Saved data entries:
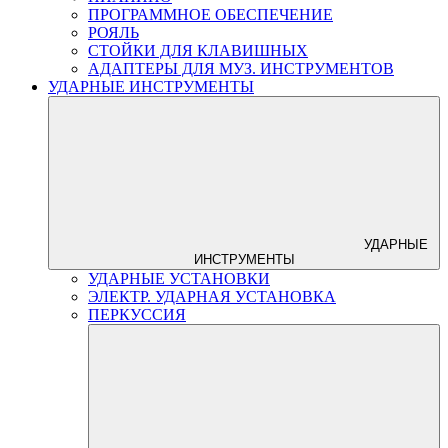
ПРОГРАММНОЕ ОБЕСПЕЧЕНИЕ
РОЯЛЬ
СТОЙКИ ДЛЯ КЛАВИШНЫХ
АДАПТЕРЫ ДЛЯ МУЗ. ИНСТРУМЕНТОВ
УДАРНЫЕ ИНСТРУМЕНТЫ
УДАРНЫЕ
ИНСТРУМЕНТЫ
УДАРНЫЕ УСТАНОВКИ
ЭЛЕКТР. УДАРНАЯ УСТАНОВКА
ПЕРКУССИЯ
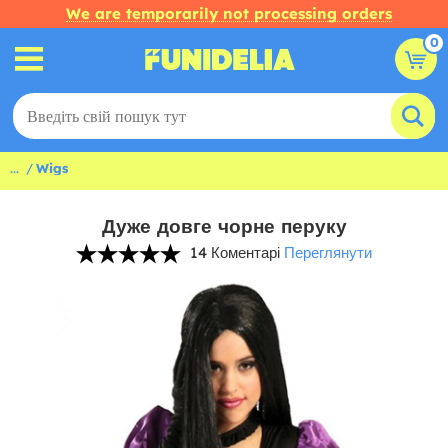
We are temporarily not processing orders
0
...
Wigs
Дуже довге чорне перуку
14 Коментарі
Переглянути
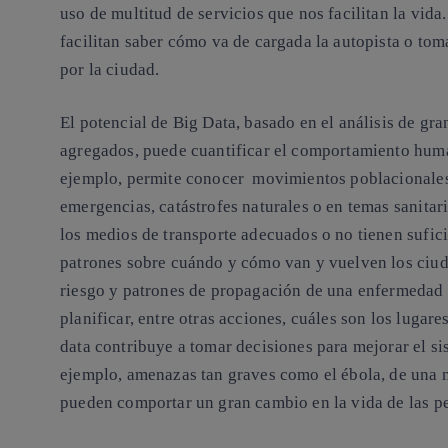
uso de multitud de servicios que nos facilitan la vi
facilitan saber cómo va de cargada la autopista o t
por la ciudad.
El potencial de Big Data, basado en el análisis de g
agregados, puede cuantificar el comportamiento hum
ejemplo, permite conocer movimientos poblacionales,
emergencias, catástrofes naturales o en temas sanitar
los medios de transporte adecuados o no tienen sufici
patrones sobre cuándo y cómo van y vuelven los ciu
riesgo y patrones de propagación de una enfermedad 
planificar, entre otras acciones, cuáles son los lugar
data contribuye a tomar decisiones para mejorar el si
ejemplo, amenazas tan graves como el ébola, de una 
pueden comportar un gran cambio en la vida de las p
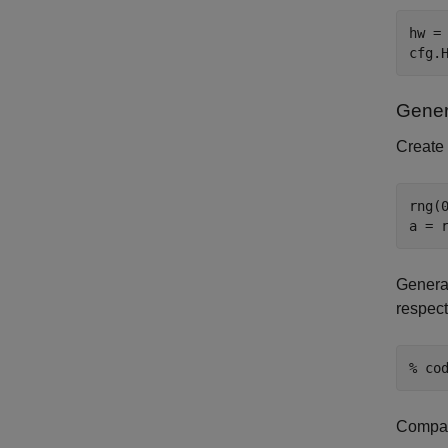
hw =
cfg.
Gener
Create 
rng(0
a = 
Genera
respect
% co
Compar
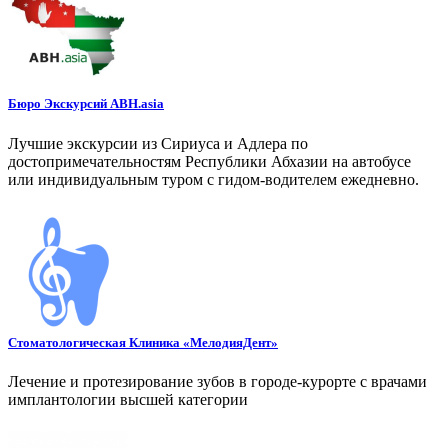
Бюро Экскурсий ABH.asia
Лучшие экскурсии из Сириуса и Адлера по
достопримечательностям Республики Абхазии на автобусе
или индивидуальным туром с гидом-водителем ежедневно.
Стоматологическая Клиника «МелодияДент»
Лечение и протезирование зубов в городе-курорте с врачами
имплантологии высшей категории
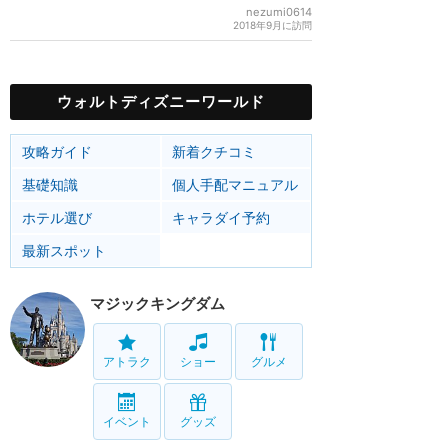
nezumi0614
2018年9月に訪問
ウォルトディズニーワールド
攻略ガイド
新着クチコミ
基礎知識
個人手配マニュアル
ホテル選び
キャラダイ予約
最新スポット
マジックキングダム
アトラク
ショー
グルメ
イベント
グッズ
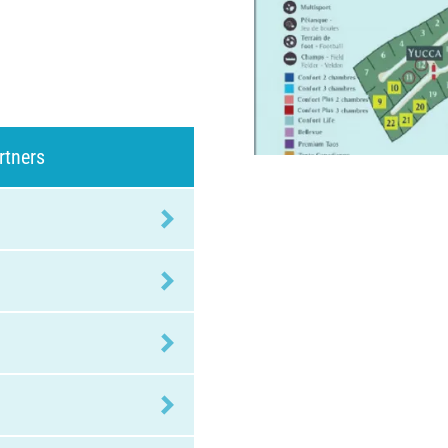
rtners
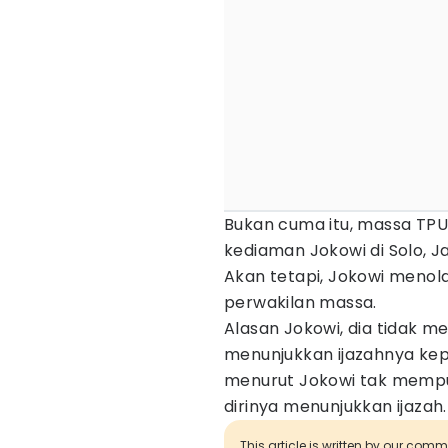
Bukan cuma itu, massa TPU
kediaman Jokowi di Solo, 
Akan tetapi, Jokowi menol
perwakilan massa.
Alasan Jokowi, dia tidak m
menunjukkan ijazahnya ke
menurut Jokowi tak memp
dirinya menunjukkan ijazah.
This article is written by our com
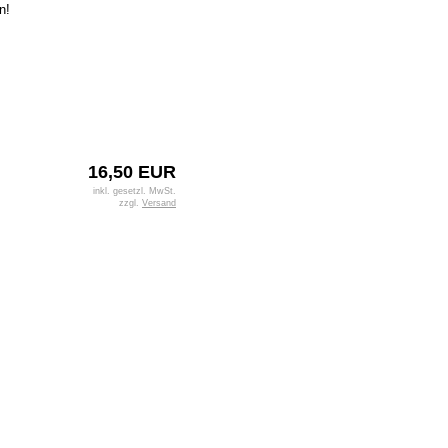
n!
16,50 EUR
inkl. gesetzl. MwSt.
zzgl.
Versand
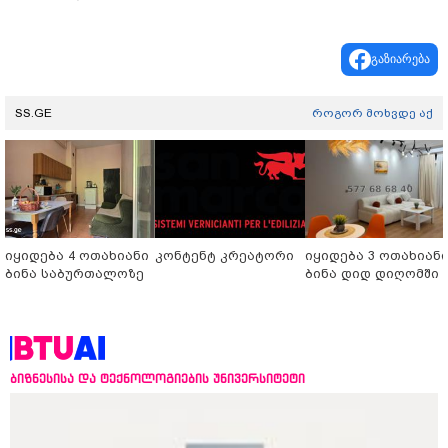
გაზიარება
SS.GE
როგორ მოხვდე აქ
იყიდება 4 ოთახიანი
კონტენტ კრეატორი
იყიდება 3 ოთახიან
ბინა საბურთალოზე
ბინა დიდ დიღომში
ბიზნესისა და ტექნოლოგიების უნივერსიტეტი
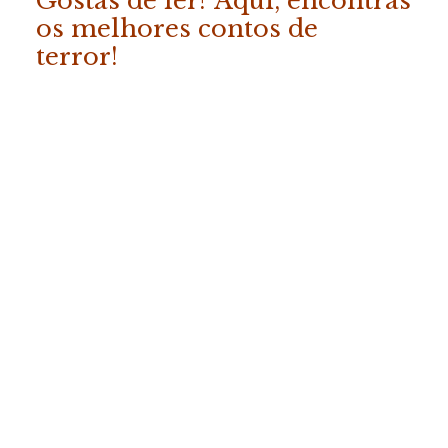
Gostas de ler? Aqui, encontras
os melhores contos de
terror!
ADICIONAR
«Os Melhores Contos da
Fábrica do Terror – Vol. 2»
COMPRAR
19.50
€
(com IVA)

REQUIRED WORK >>
Write out the text of all the records again, substituting "Lieferung" for "Versand" and changing nothing else. Leave out the pictures.

EXERCISE RESPONSE >>
ПРОГРАММНОЕ ОБЕСПЕЧЕНИЕ
РОЯЛЬ
СТОЙКИ ДЛЯ КЛАВИШНЫХ
АДАПТЕРЫ ДЛЯ МУЗ. ИНСТРУМЕНТОВ
УДАРНЫЕ ИНСТРУМЕНТЫ
УДАРНЫЕ
ИНСТРУМЕНТЫ
УДАРНЫЕ УСТАНОВКИ
ЭЛЕКТР. УДАРНАЯ УСТАНОВКА
ПЕРКУССИЯ
We are temporarily not processing orders
0
...
Wigs
Дуже довге чорне перуку
14 Коментарі
Переглянути
uso de multitud de servicios que nos facilitan la vi
facilitan saber cómo va de cargada la autopista o t
por la ciudad.
El potencial de Big Data, basado en el análisis de g
agregados, puede cuantificar el comportamiento hum
ejemplo, permite conocer movimientos poblacionales,
emergencias, catástrofes naturales o en temas sanitar
los medios de transporte adecuados o no tienen sufici
patrones sobre cuándo y cómo van y vuelven los ciu
riesgo y patrones de propagación de una enfermedad 
planificar, entre otras acciones, cuáles son los lugar
data contribuye a tomar decisiones para mejorar el si
ejemplo, amenazas tan graves como el ébola, de una 
pueden comportar un gran cambio en la vida de las p
hw =
cfg.
Gener
Create 
rng(0
a = 
Genera
respect
% co
Compar
Бюро Экскурсий ABH.asia
Лучшие экскурсии из Сириуса и Адлера по
достопримечательностям Республики Абхазии на автобусе
или индивидуальным туром с гидом-водителем ежедневно.
Стоматологическая Клиника «МелодияДент»
Лечение и протезирование зубов в городе-курорте с врачами
имплантологии высшей категории
nezumi0614
2018年9月に訪問
ウォルトディズニーワールド
攻略ガイド
新着クチコミ
基礎知識
個人手配マニュアル
ホテル選び
キャラダイ予約
最新スポット
マジックキングダム
アトラク
ショー
グルメ
イベント
グッズ
rtners
Bukan cuma itu, massa TPU
kediaman Jokowi di Solo, 
Akan tetapi, Jokowi menol
perwakilan massa.
Alasan Jokowi, dia tidak m
menunjukkan ijazahnya ke
menurut Jokowi tak memp
dirinya menunjukkan ijazah.
This article is written by our com
n!
16,50 EUR
inkl. gesetzl. MwSt.
zzgl.
Lieferung
გაზიარება
SS.GE
როგორ მოხვდე აქ
იყიდება 4 ოთახიანი
კონტენტ კრეატორი
იყიდება 3 ოთახიან
ბინა საბურთალოზე
ბინა დიდ დიღომში
ბიზნესისა და ტექნოლოგიების უნივერსიტეტი
Gostas de ler? Aqui, encontras
os melhores contos de
terror!
ADICIONAR
«Os Melhores Contos da
Fábrica do Terror – Vol. 2»
COMPRAR
19.50
€
(com IVA)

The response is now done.